A new report released by the World Bank indicates that Rwanda has registered significant improvement in governance.
A new report released by the World Bank indicates that Rwanda has registered significant improvement in governance.
The Worldwide Governance Indicators (WGI) 2008 released Tuesday tallies individual governance indicators for 212 countries over the period 1996–2007.
The results are based on the six dimensions of governance: political stability and absence of violence, control of corruption, government effectiveness, rule of law, voice and accountability and regulatory quality.
A country data report displaying Rwanda’s performance for the years between 1996 and 2007 indicates that it has made major strides in mainly ensuring political stability and stifling violence and terrorism.
According to the institution’s definition, this dispels the likelihood that the government will be destabilized by unconstitutional means.
Three other dimensions – control of corruption, government effectiveness and rule of law also feature among the country’s leading governance improvements.
The report however falls short in recognizing recent efforts towards improving on voice and accountability, and regulatory quality.
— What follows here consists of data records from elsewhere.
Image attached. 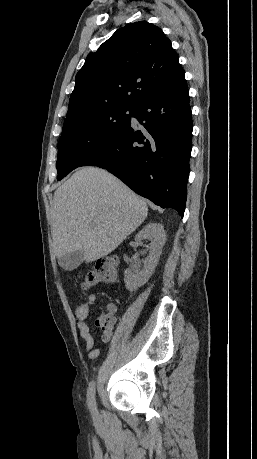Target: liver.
<instances>
[{
    "label": "liver",
    "mask_w": 257,
    "mask_h": 459,
    "mask_svg": "<svg viewBox=\"0 0 257 459\" xmlns=\"http://www.w3.org/2000/svg\"><path fill=\"white\" fill-rule=\"evenodd\" d=\"M148 207L115 176L83 167L54 193L51 234L57 258L82 250L90 263L110 254L146 219Z\"/></svg>",
    "instance_id": "obj_1"
}]
</instances>
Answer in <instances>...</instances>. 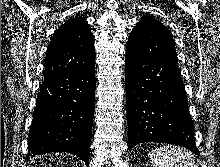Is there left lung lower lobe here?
<instances>
[{
  "instance_id": "1",
  "label": "left lung lower lobe",
  "mask_w": 220,
  "mask_h": 167,
  "mask_svg": "<svg viewBox=\"0 0 220 167\" xmlns=\"http://www.w3.org/2000/svg\"><path fill=\"white\" fill-rule=\"evenodd\" d=\"M125 75L129 149L142 142H159L199 154L177 64L126 51Z\"/></svg>"
}]
</instances>
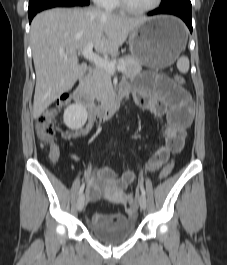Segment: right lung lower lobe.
I'll return each instance as SVG.
<instances>
[{
  "label": "right lung lower lobe",
  "mask_w": 227,
  "mask_h": 265,
  "mask_svg": "<svg viewBox=\"0 0 227 265\" xmlns=\"http://www.w3.org/2000/svg\"><path fill=\"white\" fill-rule=\"evenodd\" d=\"M88 0H48L44 2L41 6L38 8L28 11L29 15V22L33 19V17L40 11L54 8V7H73V6H85L88 5Z\"/></svg>",
  "instance_id": "obj_1"
}]
</instances>
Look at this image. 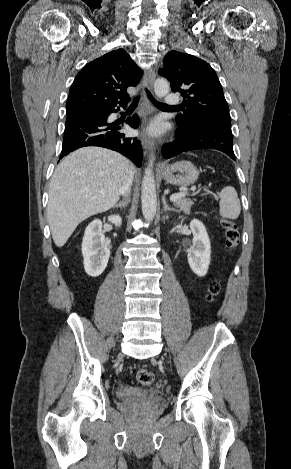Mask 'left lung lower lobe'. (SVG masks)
I'll use <instances>...</instances> for the list:
<instances>
[{"label":"left lung lower lobe","mask_w":291,"mask_h":469,"mask_svg":"<svg viewBox=\"0 0 291 469\" xmlns=\"http://www.w3.org/2000/svg\"><path fill=\"white\" fill-rule=\"evenodd\" d=\"M204 148L220 150L235 160L231 127L201 122L178 127L176 141L165 144L161 151L163 157L169 159L182 152Z\"/></svg>","instance_id":"left-lung-lower-lobe-1"}]
</instances>
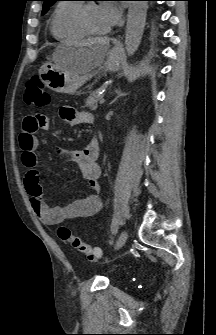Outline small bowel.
Returning a JSON list of instances; mask_svg holds the SVG:
<instances>
[{
    "mask_svg": "<svg viewBox=\"0 0 216 335\" xmlns=\"http://www.w3.org/2000/svg\"><path fill=\"white\" fill-rule=\"evenodd\" d=\"M60 116L64 121L69 122L73 126L93 121L91 114L74 111L70 106L61 107ZM48 129L49 124L45 117H43V114L33 113L32 117L24 119L22 132L19 136V146L22 151L21 159L26 168L24 185L35 213L45 225H59L66 220L96 214L102 206L99 194L97 193L99 178L101 176V167L98 163L100 152L98 140L92 138L81 150L58 149V152L66 160L75 163L80 168L84 179L89 182L94 192L83 199L75 200L65 206L51 207L43 197L36 169L38 163L36 155L38 139L36 133L40 130L46 131Z\"/></svg>",
    "mask_w": 216,
    "mask_h": 335,
    "instance_id": "1",
    "label": "small bowel"
}]
</instances>
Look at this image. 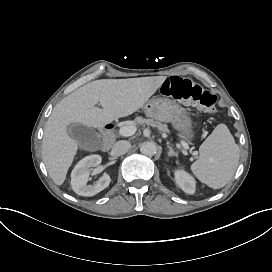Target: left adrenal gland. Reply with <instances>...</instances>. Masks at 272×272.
<instances>
[{
  "mask_svg": "<svg viewBox=\"0 0 272 272\" xmlns=\"http://www.w3.org/2000/svg\"><path fill=\"white\" fill-rule=\"evenodd\" d=\"M169 149H170V153L168 154V156L170 157V158H173V157H178V155L173 151V149L169 146L168 147Z\"/></svg>",
  "mask_w": 272,
  "mask_h": 272,
  "instance_id": "a2214340",
  "label": "left adrenal gland"
}]
</instances>
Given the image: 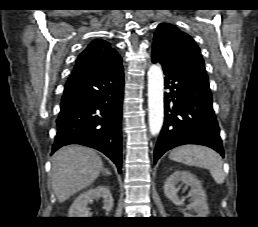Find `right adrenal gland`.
I'll return each mask as SVG.
<instances>
[{"instance_id": "right-adrenal-gland-1", "label": "right adrenal gland", "mask_w": 258, "mask_h": 227, "mask_svg": "<svg viewBox=\"0 0 258 227\" xmlns=\"http://www.w3.org/2000/svg\"><path fill=\"white\" fill-rule=\"evenodd\" d=\"M104 173H105L106 175H111V173H110V171H109L108 169H104Z\"/></svg>"}]
</instances>
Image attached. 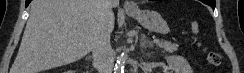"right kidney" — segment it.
I'll use <instances>...</instances> for the list:
<instances>
[{"mask_svg":"<svg viewBox=\"0 0 244 73\" xmlns=\"http://www.w3.org/2000/svg\"><path fill=\"white\" fill-rule=\"evenodd\" d=\"M65 73H74V71H67V72H65Z\"/></svg>","mask_w":244,"mask_h":73,"instance_id":"1","label":"right kidney"}]
</instances>
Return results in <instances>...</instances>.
According to the World Bank’s statement, the updated version of the WGI compiled by its researchers defines governance as the traditions and institutions by which authority in a country is exercised.
It shows many developing countries’ governments making important gains in control of corruption, and some of them even matching rich country performance in overall governance measures.
"Some countries are making rapid progress in governance, including in Africa, showing that a measure of ‘Afro-optimism’ is called for,” the statement quotes Daniel Kaufmann, co-author of the report and Director of Governance at the World Bank Institute, an internal think-tank.
"Progress reflects reforms in those countries where political leaders, policymakers, civil society and the private sector view good governance and corruption control as crucial for sustained and shared growth,” he said.
It is noted that the seventh update of the WGI is an effort by the researchers to build and update the most comprehensive cross-country set of governance indicators currently available..
The report, however useful, is not far-reaching and its authors acknowledge the challenge. "The WGI and other efforts to measure are useful in prompting public discussion of governance challenges and successes,” said Aart Kraay, co-author of the WGI and a leading economist in the Development Research Group of the World Bank.
"But at the same time, discussions of governance based on empirical measures need to be realistic about the limits of existing data. In this respect it is important that users take seriously the margins of error reported in the WGI, which reflect the inherent difficulties in measuring governance using any kind of data.”
Also underscored is that better governance helps fight poverty and improves living standards, ‘and not the other way around.’ The Bank acknowledges that good governance has also been found to significantly enhance the effectiveness of development assistance in general and of World Bank-funded projects in particular.
However, the statement pointed out that the WGI do not reflect the official views of the World Bank and are not used by the World Bank Group to allocate resources.